US futures are pointing to a stronger open on Thursday


Good morning,

US futures are pointing to a stronger open on Thursday as investors shrug off concerns over the Scottish referendum and instead turn their attention to the second dose of monetary stimulus this week from the People’s Bank of China.

As the day progresses and we near the referendum result, I’m sure we’ll see some profit taking creep into the markets, especially if we get reports suggest the voting is neck and neck as the polls suggest. The result itself isn’t due out until the early hours of tomorrow morning which should make the last hour of trading today very interesting.

As it stands, despite what the polls say, people seem very confident that the Scots will vote no when push comes to shove. The odds strongly favour a no vote and that probably says a lot more than any surveys would. While a lot of Scots may like the idea of independence, which is completely understandable, I think a lot won’t be able to get past the fact that Alex Salmond and the “yes” campaign were not able to give any guarantees on key issues such as currency, central bank and EU membership. The lack of a plan B has seriously damaged the chances of Scotland getting independence and the country may now have to wait a long time to get another chance.

The decision by the PBOC overnight to announce a cut to the short term borrowing rate has provided another boost to the markets this week. This week we’ve already had reports that the PBOC has injected large sums of cash into the country’s five largest banks, which in itself gave the markets a big boost. Today’s announcement is a massive statement of intent from the PBOC. Despite its desire to tighten credit conditions and reign in some of the reckless lending that has happened in recent years, it will not do so at the expense of the country’s growth.

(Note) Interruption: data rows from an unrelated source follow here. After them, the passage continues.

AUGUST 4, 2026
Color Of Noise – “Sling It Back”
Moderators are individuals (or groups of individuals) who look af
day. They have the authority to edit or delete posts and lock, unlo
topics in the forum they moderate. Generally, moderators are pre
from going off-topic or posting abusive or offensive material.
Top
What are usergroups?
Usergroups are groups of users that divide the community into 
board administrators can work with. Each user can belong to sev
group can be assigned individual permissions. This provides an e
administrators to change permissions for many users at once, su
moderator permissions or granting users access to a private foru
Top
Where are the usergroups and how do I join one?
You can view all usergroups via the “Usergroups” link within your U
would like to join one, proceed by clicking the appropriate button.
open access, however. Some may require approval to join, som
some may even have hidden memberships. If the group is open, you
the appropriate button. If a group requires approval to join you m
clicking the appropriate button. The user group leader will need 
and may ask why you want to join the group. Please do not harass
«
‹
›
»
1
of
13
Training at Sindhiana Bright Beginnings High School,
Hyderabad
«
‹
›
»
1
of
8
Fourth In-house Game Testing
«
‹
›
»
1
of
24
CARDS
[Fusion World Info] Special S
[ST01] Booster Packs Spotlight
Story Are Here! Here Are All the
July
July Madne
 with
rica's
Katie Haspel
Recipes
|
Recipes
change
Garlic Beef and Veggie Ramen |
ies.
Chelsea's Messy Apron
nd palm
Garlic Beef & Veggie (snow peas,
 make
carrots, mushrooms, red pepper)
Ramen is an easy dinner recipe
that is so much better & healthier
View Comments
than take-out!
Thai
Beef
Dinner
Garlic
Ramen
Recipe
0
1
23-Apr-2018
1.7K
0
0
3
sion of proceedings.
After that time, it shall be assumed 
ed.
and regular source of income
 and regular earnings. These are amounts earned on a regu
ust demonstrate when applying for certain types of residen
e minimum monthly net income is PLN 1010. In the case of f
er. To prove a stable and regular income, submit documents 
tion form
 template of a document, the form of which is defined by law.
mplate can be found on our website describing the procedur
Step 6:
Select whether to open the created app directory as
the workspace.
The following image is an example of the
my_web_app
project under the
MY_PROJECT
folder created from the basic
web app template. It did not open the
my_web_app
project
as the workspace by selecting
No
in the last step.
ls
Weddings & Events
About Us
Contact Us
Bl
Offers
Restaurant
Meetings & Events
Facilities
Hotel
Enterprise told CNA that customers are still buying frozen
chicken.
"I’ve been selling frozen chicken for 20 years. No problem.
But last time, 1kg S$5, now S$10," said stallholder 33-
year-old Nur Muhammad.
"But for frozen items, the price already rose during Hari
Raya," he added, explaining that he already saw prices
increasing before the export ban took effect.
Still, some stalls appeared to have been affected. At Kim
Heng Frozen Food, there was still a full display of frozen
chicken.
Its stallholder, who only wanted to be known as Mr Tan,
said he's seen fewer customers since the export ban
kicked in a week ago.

Investors have been concerned about China again recently, with some of the numbers being far from great. But stimulus has worked in the past so there’s no reason to doubt that it will again. Well, that’s what the markets are betting on anyway.

We have plenty of US data being released today, although it may be somewhat overshadowed by the referendum. The housing data is likely to show a small decline in both building permits and housing starts which is a little concerning given that rates will rise in the next 12 months which could weigh further on the numbers. We’ll also get jobless claims figures for the last week as well as another speech from Fed Chair Janet Yellen so there’s plenty to focus on from a US perspective as well.

The S&P is currently seen opening 7 point higher, the Dow 54 points higher and the Nasdaq 15 points higher.